The brother of slain political leader Jose Francisco Ruiz Massieu has charged that conservative politicians working with drug traffickers were responsible for the assassination, and that other similar crimes are planned for the future (Sallie Hughes, "Politicians and Drug Lords Said to Have Plotted Mexican Assassination," Washington Post, Oct. 7, 1994, p. A27; Tod Robberson, "A Mystery Rocks Mexico," Washington Post, Nov. 20, 1994, p. A1).

Mario Ruiz Massieu, who is also a deputy attorney general and the government's prosecutor in the case, said the killing of his brother "was a strictly political affair with the help or with the financing of drug traffickers." Jose Ruiz was the secretary general of the Institutional Revolutionary Party (PRI) and worked for political reform and the dismantling of narcotics syndicates.

Jose Ruiz was killed Sept. 28 when he was shot in a Mexico City street. Just weeks before, he had ordered the shutdown of the Gulf of Mexico drug cartel based in Tamaulipas.

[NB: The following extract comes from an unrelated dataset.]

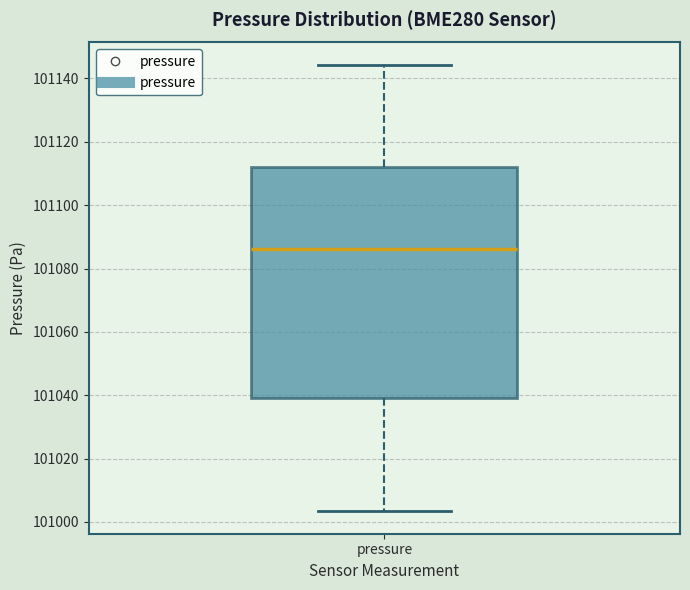

Transcribe this box plot: give where the median line is, the range the box spans, and where the two whiskers end, as read against the y-axis. The values are not printed on the chart, so give them approximately, as read against the axis.

median 101086, box 101040 to 101112, whiskers 101004 to 101144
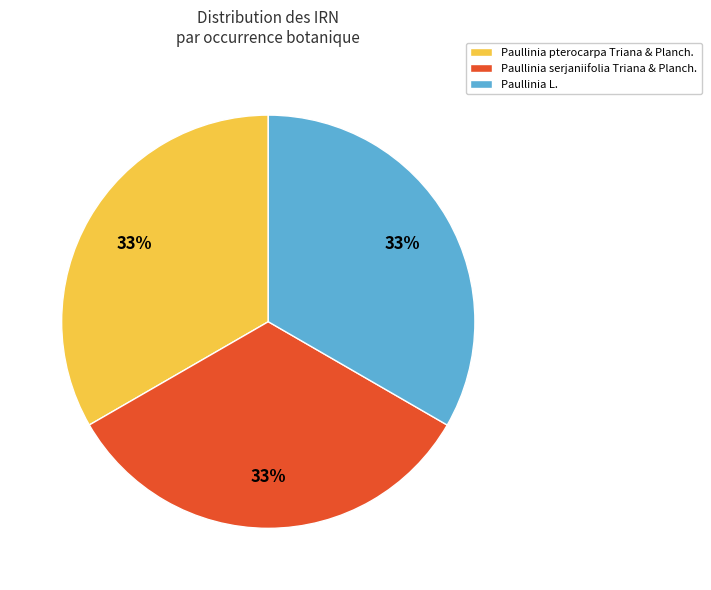

Combined, do Paullinia serjaniifolia Triana & Planch. and Paullinia pterocarpa Triana & Planch. account for over 50%?

Yes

The gunman was identified as Daniel Aguilar Trevino, a Tamaulipas resident, but the investigation soon mushroomed. There are now 12 people charged in the conspiracy to kill Jose Ruiz, and Mario Ruiz says he believes at least three others were involved.

"I believe drug traffickers have used a group of resentful or archaic politicians who don't want change or modernization of political life," Mario Ruiz said. "They have used them, and they have financed this operation and future operations that could have taken place."

Other government officials have expressed their belief that Jose Ruiz's death was a warning to reform politicians to not interfere in the business of drug traffickers and gun runners.

This killing was the second of a major reform politician in Mexico this year. Presidential candidate Luis Donaldo Colosio was assassinated at a rally in Tijuana on March 23.